>> start

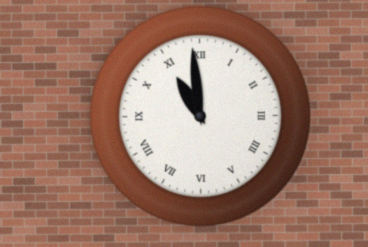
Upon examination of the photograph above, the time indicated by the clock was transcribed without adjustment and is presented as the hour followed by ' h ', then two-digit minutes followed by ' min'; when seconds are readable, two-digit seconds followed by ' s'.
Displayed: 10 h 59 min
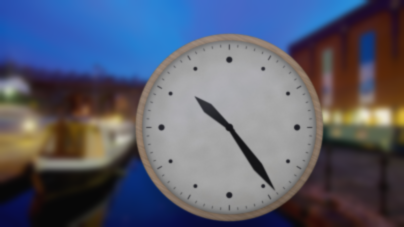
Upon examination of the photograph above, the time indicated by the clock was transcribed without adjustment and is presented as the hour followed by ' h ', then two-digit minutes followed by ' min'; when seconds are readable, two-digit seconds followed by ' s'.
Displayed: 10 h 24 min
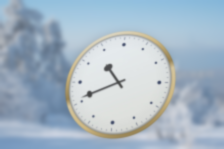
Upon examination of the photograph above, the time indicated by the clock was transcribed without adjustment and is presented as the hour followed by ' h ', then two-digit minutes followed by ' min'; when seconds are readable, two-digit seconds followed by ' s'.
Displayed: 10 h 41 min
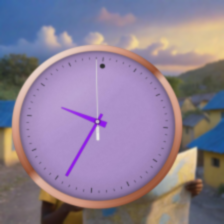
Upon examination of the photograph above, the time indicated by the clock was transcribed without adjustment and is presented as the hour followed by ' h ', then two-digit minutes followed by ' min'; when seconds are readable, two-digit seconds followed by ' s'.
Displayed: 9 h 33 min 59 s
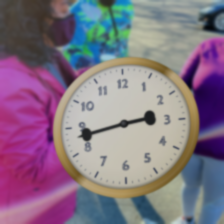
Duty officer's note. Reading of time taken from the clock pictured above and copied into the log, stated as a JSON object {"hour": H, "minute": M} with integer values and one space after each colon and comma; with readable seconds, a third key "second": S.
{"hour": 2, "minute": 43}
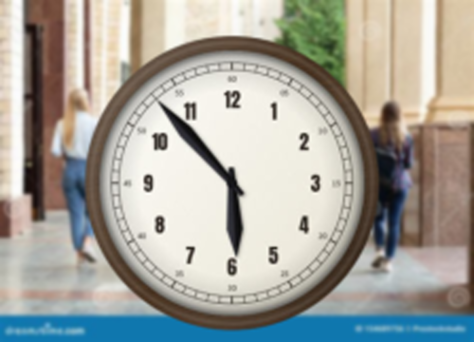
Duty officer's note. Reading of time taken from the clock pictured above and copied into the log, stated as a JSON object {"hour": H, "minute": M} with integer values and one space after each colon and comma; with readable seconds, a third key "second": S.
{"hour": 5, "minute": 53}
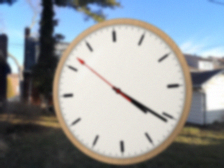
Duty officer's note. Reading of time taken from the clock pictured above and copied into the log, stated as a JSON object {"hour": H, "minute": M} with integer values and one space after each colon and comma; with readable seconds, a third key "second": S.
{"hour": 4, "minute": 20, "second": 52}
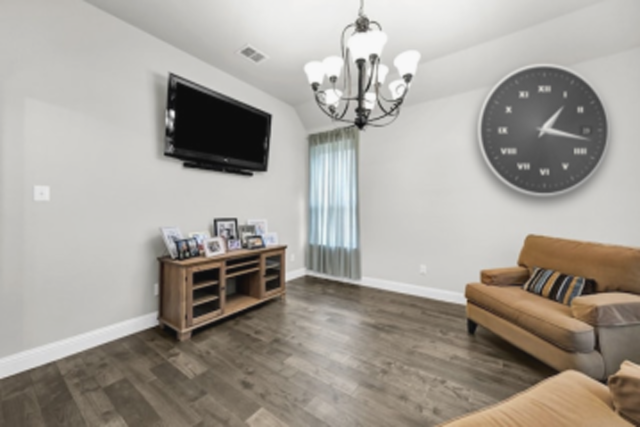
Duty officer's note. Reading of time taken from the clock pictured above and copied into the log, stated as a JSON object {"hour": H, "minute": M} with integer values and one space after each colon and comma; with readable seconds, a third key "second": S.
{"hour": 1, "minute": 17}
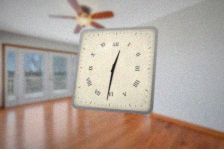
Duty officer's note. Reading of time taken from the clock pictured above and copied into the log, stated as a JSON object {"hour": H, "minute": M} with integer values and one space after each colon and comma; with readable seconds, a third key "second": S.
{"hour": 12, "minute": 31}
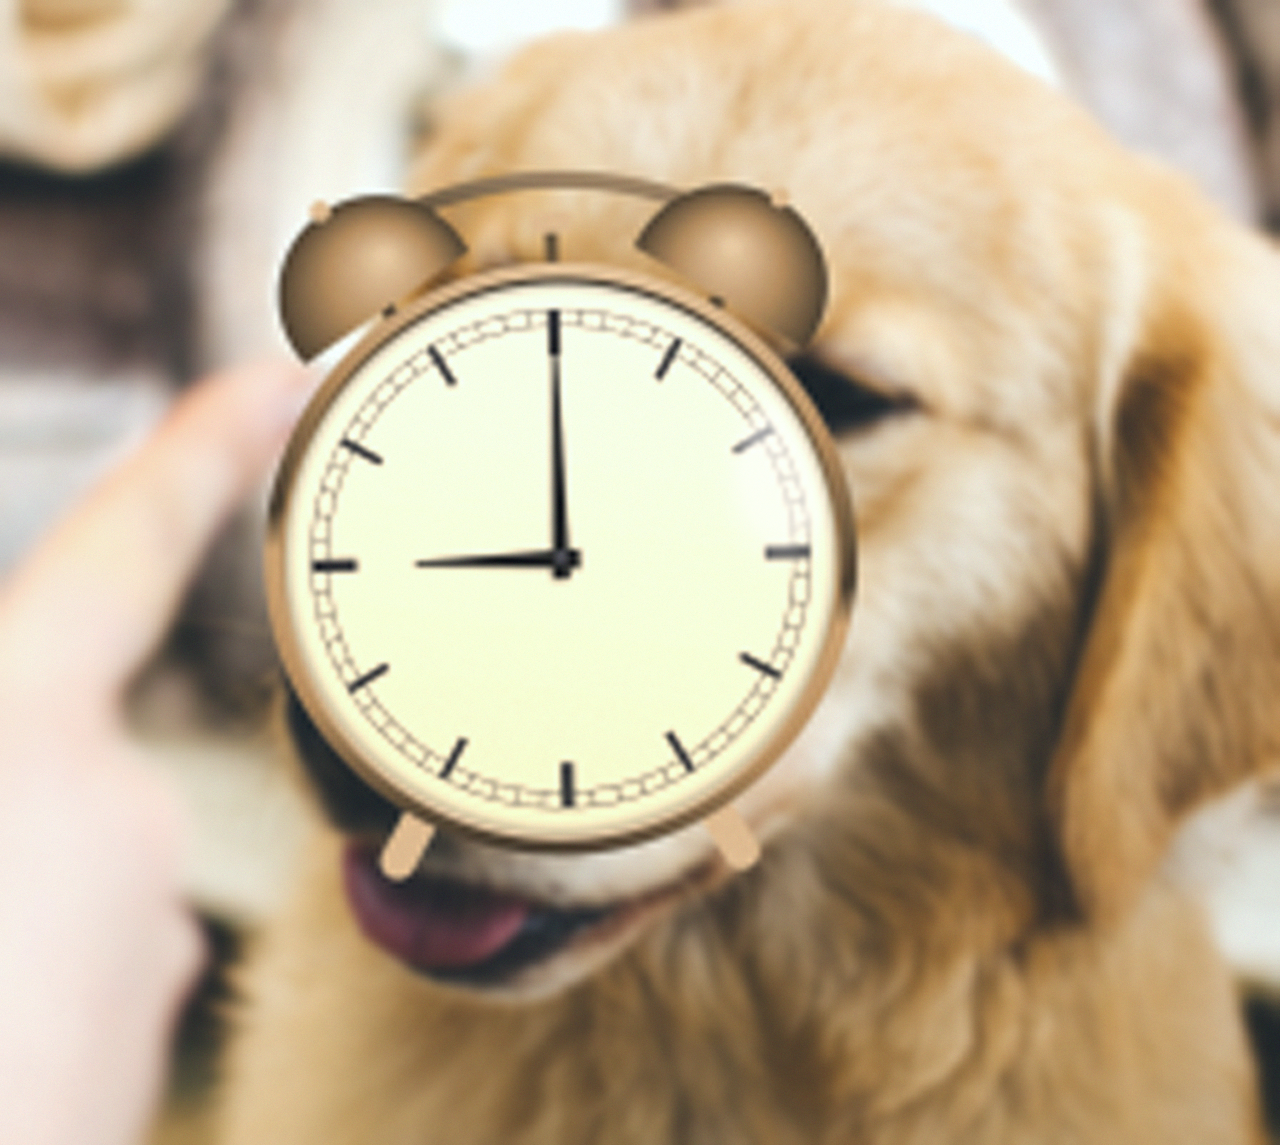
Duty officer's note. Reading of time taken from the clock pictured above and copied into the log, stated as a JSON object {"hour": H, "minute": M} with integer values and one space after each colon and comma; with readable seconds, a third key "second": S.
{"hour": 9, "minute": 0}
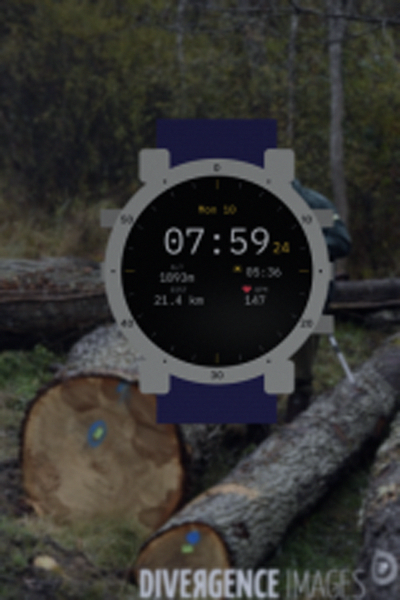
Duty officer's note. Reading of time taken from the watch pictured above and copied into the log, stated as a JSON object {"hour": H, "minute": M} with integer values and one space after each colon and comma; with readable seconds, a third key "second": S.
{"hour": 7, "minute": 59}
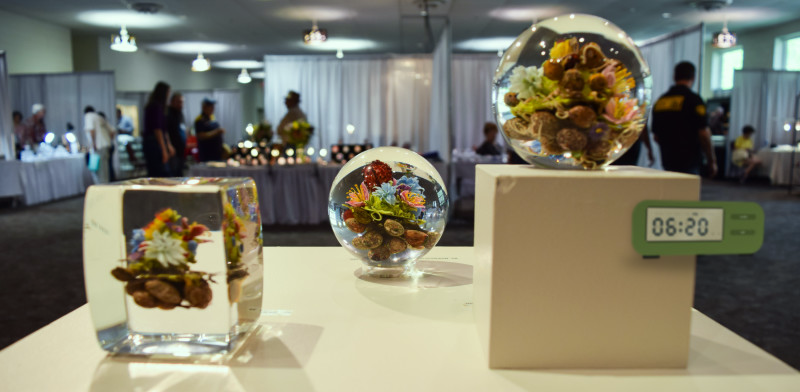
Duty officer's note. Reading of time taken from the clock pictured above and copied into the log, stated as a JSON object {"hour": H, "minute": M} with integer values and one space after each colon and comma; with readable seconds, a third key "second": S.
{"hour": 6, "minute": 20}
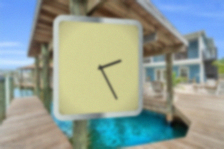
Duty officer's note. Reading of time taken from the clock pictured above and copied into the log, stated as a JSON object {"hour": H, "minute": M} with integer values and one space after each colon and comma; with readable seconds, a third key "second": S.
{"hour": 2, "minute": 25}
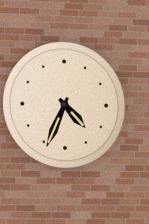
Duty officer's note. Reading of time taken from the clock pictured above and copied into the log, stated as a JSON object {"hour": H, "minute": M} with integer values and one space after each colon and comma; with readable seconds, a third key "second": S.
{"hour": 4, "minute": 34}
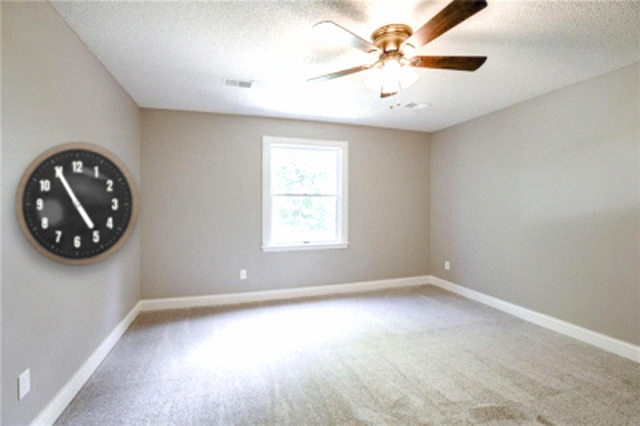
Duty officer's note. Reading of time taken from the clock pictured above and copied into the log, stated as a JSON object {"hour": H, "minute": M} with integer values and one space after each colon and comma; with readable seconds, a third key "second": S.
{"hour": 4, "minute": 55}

>> end
>> start

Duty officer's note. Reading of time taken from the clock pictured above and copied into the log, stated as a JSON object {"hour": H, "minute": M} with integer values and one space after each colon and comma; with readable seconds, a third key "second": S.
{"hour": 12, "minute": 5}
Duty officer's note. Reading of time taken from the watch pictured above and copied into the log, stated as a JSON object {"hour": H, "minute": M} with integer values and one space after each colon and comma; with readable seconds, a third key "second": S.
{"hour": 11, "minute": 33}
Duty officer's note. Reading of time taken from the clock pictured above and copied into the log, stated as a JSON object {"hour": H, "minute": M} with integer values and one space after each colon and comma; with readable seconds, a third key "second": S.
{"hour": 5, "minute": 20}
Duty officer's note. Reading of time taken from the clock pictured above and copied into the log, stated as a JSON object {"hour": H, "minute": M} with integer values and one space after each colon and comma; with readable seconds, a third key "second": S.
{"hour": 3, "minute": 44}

>> end

§ **TASK BRIEF**: Display each line from the items above that contains the string "Displayed". Treat uppercase and lowercase letters as different.

§ **EXPECTED ANSWER**:
Displayed: 10 h 59 min
Displayed: 10 h 24 min
Displayed: 10 h 41 min
Displayed: 9 h 33 min 59 s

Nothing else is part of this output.